As there is an almost infinite range of color in what we see and paint, so is there an equal range of light and dark. When the painter first glances at a scene –squinting the eyes to see the largest areas — he or she may perceive an evenness to all the light areas and, separately, the dark areas. However, within the overall light area and the dark, there exist many different distinctions of value. Just as he or she must record these subtleties in their different colors, so should he or she denote their different values — and values lie in color, they are an abstraction of color.

Colors Never Repeat Themselves

In the painter’s field of view, each area is a different color and a different value, neither of which ever repeats in that scene. The truth of this simple fact is easier to grasp in concept than to put into practice. Have not we seen many works, even in museums, where the grassy field rolls off into the distance in the same greenish-yellow? Perhaps it is modified by a lighter value as it recedes, but it is the same color nevertheless. But we sense that this entraps us somehow. We know that when we are standing in front of a similar scene, the color of the near foreground is far more intense and of a more robust character of color than it is in the distance.
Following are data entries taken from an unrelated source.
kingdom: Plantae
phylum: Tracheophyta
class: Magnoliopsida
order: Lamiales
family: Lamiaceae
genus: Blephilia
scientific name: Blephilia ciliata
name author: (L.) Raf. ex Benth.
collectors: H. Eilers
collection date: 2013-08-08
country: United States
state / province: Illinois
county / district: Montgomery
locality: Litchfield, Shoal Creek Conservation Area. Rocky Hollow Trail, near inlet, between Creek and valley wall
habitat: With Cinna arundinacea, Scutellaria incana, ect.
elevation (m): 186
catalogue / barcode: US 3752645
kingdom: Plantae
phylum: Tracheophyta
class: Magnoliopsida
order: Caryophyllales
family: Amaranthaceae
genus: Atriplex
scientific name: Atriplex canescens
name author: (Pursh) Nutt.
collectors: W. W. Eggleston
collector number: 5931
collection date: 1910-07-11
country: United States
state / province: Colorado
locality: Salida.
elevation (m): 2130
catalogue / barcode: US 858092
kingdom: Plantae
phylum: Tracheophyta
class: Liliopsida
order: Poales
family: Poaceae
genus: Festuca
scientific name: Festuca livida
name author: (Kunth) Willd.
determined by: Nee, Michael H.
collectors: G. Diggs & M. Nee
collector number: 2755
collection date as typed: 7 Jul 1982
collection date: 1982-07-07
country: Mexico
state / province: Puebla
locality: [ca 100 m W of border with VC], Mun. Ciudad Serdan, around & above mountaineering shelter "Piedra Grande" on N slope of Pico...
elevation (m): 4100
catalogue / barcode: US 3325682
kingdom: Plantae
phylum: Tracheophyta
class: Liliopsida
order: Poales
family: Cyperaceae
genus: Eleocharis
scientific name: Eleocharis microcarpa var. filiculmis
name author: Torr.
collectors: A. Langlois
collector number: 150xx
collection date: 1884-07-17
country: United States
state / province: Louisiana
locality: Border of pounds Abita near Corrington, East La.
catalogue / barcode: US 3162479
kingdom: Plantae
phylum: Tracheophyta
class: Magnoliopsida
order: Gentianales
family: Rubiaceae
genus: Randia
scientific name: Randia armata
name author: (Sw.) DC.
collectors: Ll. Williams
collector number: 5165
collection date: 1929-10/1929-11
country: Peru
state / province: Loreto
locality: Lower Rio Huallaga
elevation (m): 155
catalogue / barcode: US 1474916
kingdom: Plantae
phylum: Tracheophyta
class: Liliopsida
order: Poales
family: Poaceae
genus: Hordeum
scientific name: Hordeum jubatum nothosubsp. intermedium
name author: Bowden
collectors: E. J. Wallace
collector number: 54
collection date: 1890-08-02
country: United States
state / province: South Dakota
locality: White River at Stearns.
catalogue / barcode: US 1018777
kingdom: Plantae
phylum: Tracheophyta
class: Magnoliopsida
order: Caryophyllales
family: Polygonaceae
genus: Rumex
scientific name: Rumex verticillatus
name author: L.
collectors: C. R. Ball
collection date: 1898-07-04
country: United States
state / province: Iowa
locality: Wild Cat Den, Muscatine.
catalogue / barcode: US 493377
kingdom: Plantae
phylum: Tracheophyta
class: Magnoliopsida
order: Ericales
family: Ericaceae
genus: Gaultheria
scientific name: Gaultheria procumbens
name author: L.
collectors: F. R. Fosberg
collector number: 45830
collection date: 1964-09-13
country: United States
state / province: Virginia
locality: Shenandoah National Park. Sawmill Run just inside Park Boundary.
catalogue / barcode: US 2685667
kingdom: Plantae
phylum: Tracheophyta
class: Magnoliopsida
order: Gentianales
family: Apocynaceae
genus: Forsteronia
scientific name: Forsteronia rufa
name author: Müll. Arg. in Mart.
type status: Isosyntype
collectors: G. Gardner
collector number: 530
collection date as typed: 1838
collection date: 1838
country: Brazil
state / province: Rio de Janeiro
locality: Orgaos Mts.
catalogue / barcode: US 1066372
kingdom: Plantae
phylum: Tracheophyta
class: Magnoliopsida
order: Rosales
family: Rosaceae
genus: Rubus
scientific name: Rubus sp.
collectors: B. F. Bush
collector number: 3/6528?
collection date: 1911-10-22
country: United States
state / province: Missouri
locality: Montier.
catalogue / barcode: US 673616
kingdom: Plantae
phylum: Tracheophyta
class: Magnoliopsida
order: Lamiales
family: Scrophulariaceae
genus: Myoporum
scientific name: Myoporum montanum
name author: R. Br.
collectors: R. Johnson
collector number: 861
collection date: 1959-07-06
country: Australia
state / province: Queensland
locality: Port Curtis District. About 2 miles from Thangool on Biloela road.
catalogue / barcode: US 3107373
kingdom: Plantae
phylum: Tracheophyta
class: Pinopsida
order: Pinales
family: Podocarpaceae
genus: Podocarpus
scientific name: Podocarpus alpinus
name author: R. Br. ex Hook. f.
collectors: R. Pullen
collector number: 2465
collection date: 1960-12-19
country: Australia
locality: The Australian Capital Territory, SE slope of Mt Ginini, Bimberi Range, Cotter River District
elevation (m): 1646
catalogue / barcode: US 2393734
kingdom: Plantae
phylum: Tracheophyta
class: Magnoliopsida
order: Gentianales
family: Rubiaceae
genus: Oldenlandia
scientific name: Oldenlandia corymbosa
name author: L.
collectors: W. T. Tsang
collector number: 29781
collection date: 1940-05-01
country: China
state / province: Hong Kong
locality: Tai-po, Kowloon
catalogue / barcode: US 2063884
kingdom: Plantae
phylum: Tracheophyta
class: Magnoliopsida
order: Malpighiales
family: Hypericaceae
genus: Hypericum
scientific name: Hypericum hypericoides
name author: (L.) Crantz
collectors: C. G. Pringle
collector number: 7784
We prove to ourselves that colors in nature never repeat themselves. And, of course, the great painters knew this; that is why their work had so much vitality. As we understand from the above discussion, it is also true that different saturations of color — the varying intensity of a single hue — do not repeat in the same scene. Only artificially on a paint manufacturer’s sampling of color chips can a color be the same. Under natural light, even the same “local” colors will be distinguished as different. Each must occupy a unique physical space and hence be seen in a different light. Grasping this subtlety of diverse color is a major confusion in painting.